▶ Texto fornecido
--------------------------------

O presidente Luiz Inácio Lula da Silva assinou, nesta quinta-feira (30/12), o decreto que concede refúgio político ao ex-militante comunista Cesare Battisti.
Em
novembro de 2009, o STF (Supremo Tribunal Federal) autorizou sua extradição à
Itália, país onde foi condenado à prisão perpétua por envolvimento em quatro
homicídios ocorridos no fim da década de 1970. Na época, Battisti integrava a
organização revolucionária PAC (Proletários Armados pelo Comunismo. Ele nega
participação nos crimes e diz ser vítima de perseguição política do governo de
Silvio Berlusconi.
A decisão de Lula que garante a permanência de Cesare Battisti no Brasil se
baseou em um parecer da AGU (Advocacia Geral da União), a quem coube a tarefa
de encontrar uma saída jurídica para que o presidente pudesse negar o pedido de
extradição, sem confrontar a decisão do Supremo nem ferir o tratado de
extradição entre Brasil e Itália.
Entretanto, essa decisão não deve ser o ponto final do caso, que ganhou
contornos de batalha jurídica e ameaça afetar as relações diplomáticas entre
Brasil e Itália –em 2009, o embaixador italiano no Brasil chegou a ser
convocado a seu país para explicações sobre o posicionamento do governo
brasileiro e até mesmo um amistoso de futebol entre as duas seleções perigou
não acontecer.
Com a decisão, o italiano receberá visto de permanência no Brasil e deve ser
libertado da penitenciária da Papuda, em Brasília, onde está preso desde março
de 2007 e aguardava a definição de Lula.
A
Itália deve recorrer da decisão de Lula ao Supremo, alegando que o presidente
violou a decisão do tribunal e o acordo bilateral de extradição.
O Caso
Cesare Battisti foi preso pela Polícia Federal no Rio de Janeiro em março de
2007, portando passaporte falso. Ele havia fugido para o país no ano anterior
após perder a condição de refugiado político que tinha na França, pais onde
viveu mais de 10 anos beneficiado pela chamada doutrina Mitterrand –
que garantia asilo a ex-militantes políticos que se comprometessem a abandonar
a luta armada.
Em
janeiro de 2009, o então ministro da Justiça, Tarso Genro, concedeu o status de
refugiado político ao italiano, por entender que ele possuía “fundado temor de
perseguição” em seu país de origem. Tarso atendeu a recurso contra decisão do
Conare (Comitê Nacional para os Refugiados), órgão subordinado ao Ministério da
Justiça que havia negado o mesmo pedido em uma votação apertada (3 votos a 2).

--------------------------------

▶ Registros brutos
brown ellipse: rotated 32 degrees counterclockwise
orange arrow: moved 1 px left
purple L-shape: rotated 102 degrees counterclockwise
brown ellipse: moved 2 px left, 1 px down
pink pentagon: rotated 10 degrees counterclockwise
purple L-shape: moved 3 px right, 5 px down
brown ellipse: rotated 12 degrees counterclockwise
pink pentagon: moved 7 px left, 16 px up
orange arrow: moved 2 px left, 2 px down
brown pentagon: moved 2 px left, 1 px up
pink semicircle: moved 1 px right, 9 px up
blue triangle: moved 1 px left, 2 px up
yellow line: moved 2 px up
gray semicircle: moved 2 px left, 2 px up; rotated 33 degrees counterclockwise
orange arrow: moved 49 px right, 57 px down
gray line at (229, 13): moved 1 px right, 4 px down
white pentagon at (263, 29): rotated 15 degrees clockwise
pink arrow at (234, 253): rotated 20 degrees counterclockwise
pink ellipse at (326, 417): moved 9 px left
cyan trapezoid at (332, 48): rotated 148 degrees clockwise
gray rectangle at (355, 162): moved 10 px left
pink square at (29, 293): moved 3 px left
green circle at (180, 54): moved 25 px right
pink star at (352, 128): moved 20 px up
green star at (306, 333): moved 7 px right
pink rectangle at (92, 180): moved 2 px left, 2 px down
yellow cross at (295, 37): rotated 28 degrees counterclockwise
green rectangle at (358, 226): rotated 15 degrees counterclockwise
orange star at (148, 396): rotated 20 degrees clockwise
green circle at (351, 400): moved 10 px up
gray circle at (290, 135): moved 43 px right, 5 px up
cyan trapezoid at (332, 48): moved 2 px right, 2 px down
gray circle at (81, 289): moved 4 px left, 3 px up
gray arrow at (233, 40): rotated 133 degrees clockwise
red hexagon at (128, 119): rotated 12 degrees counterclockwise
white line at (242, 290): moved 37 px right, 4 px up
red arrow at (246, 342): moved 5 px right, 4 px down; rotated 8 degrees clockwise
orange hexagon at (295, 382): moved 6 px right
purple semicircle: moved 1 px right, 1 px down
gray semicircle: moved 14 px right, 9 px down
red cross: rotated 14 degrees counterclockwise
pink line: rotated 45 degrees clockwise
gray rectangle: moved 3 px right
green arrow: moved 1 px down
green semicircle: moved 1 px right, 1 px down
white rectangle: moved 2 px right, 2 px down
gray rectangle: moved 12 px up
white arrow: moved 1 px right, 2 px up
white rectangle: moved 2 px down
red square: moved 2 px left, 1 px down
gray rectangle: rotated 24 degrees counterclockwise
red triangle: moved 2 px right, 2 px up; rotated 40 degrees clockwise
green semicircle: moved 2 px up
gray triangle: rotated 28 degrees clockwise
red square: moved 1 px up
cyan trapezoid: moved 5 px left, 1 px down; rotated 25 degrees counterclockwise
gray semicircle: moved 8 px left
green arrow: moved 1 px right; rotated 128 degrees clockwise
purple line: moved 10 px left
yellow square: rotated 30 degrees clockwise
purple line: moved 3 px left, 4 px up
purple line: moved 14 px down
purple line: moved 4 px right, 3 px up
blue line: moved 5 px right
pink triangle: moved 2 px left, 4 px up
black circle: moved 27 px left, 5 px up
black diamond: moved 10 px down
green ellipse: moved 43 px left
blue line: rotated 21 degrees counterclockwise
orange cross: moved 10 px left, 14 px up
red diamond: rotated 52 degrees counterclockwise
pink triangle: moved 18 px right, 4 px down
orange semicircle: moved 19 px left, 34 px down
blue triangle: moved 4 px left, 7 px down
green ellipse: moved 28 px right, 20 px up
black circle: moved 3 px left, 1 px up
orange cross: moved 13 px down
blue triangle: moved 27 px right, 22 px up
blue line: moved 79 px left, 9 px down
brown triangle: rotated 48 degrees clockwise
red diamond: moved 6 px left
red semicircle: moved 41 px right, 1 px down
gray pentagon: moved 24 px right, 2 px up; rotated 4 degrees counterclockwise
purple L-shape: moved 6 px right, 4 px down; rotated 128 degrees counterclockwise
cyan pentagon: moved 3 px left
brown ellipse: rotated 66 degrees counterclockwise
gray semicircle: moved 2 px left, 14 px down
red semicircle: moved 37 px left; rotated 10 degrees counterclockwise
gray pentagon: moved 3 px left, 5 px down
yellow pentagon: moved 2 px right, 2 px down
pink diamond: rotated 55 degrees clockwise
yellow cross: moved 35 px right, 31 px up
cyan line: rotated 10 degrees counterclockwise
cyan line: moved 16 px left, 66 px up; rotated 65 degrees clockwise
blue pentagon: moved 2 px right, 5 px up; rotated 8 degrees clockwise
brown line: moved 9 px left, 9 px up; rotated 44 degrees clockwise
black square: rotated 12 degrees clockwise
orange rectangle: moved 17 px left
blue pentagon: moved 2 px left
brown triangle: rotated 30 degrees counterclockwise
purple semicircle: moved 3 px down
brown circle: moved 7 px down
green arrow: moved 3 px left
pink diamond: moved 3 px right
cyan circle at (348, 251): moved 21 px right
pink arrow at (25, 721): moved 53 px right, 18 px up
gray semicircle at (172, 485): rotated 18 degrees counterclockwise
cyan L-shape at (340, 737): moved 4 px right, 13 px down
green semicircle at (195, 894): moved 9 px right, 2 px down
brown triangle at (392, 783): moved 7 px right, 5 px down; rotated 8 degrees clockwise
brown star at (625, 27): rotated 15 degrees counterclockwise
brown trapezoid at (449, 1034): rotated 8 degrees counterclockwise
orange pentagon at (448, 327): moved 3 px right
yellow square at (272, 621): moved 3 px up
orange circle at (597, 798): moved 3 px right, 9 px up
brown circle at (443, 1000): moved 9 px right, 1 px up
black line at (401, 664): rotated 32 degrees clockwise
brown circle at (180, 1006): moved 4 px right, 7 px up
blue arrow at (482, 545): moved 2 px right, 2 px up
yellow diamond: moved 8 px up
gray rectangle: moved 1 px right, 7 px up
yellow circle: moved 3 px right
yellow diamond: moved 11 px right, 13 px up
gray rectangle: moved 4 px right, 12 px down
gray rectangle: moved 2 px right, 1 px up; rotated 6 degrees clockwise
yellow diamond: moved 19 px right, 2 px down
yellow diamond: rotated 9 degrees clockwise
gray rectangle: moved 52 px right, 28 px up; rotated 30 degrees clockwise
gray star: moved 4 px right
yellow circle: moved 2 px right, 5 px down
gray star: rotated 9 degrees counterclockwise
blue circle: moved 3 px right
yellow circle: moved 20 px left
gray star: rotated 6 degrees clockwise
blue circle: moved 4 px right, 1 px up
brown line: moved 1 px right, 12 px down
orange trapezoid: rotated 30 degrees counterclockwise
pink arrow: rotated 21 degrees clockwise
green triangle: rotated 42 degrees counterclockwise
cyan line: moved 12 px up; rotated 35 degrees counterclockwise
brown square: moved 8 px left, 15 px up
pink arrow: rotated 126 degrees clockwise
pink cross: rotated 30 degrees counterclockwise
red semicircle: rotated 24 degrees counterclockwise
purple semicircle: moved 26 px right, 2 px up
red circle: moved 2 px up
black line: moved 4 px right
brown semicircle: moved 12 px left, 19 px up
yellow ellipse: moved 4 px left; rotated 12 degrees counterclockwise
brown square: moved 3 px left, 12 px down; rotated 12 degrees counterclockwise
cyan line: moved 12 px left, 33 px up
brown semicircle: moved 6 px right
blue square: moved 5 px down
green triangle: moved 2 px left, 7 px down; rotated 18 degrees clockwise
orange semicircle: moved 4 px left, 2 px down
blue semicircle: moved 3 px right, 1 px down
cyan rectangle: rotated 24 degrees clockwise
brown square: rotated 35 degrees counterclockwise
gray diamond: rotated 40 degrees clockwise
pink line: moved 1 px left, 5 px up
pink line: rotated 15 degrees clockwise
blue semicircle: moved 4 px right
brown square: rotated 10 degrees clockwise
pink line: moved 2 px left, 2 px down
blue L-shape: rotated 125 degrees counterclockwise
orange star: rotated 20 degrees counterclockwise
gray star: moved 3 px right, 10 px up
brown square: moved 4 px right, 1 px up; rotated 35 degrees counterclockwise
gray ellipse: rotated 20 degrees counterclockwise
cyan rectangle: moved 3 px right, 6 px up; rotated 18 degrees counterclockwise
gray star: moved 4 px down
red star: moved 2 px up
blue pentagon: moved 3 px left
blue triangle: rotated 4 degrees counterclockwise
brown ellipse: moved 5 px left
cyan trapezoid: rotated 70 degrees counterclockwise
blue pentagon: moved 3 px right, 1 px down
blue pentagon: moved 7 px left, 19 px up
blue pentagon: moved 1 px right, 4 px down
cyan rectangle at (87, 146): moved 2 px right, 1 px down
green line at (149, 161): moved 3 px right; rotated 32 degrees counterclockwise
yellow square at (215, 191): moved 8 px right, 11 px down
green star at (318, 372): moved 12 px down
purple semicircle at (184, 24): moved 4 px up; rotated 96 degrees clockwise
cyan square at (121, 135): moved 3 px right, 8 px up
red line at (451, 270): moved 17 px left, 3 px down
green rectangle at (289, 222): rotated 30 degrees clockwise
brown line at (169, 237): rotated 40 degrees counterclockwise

--------------------------------

▶ Tarefas a realizar
- 1) Edite o texto sobre o caso Battisti, desde "Com a decisão, o" até "definição de Lula.", substituindo "libertado" por "solto".
- 2) Cite integralmente os registros, desde o início até a linha que contém "pink square at (29, 293): moved 3 px left", inclusive.
Os registros não guardam qualquer relação com o texto.

▶ Respostas do exercício
- 1)
Com a decisão, o italiano receberá visto de permanência no Brasil e deve ser
solto da penitenciária da Papuda, em Brasília, onde está preso desde março
de 2007 e aguardava a definição de Lula.

- 2)
brown ellipse: rotated 32 degrees counterclockwise
orange arrow: moved 1 px left
purple L-shape: rotated 102 degrees counterclockwise
brown ellipse: moved 2 px left, 1 px down
pink pentagon: rotated 10 degrees counterclockwise
purple L-shape: moved 3 px right, 5 px down
brown ellipse: rotated 12 degrees counterclockwise
pink pentagon: moved 7 px left, 16 px up
orange arrow: moved 2 px left, 2 px down
brown pentagon: moved 2 px left, 1 px up
pink semicircle: moved 1 px right, 9 px up
blue triangle: moved 1 px left, 2 px up
yellow line: moved 2 px up
gray semicircle: moved 2 px left, 2 px up; rotated 33 degrees counterclockwise
orange arrow: moved 49 px right, 57 px down
gray line at (229, 13): moved 1 px right, 4 px down
white pentagon at (263, 29): rotated 15 degrees clockwise
pink arrow at (234, 253): rotated 20 degrees counterclockwise
pink ellipse at (326, 417): moved 9 px left
cyan trapezoid at (332, 48): rotated 148 degrees clockwise
gray rectangle at (355, 162): moved 10 px left
pink square at (29, 293): moved 3 px left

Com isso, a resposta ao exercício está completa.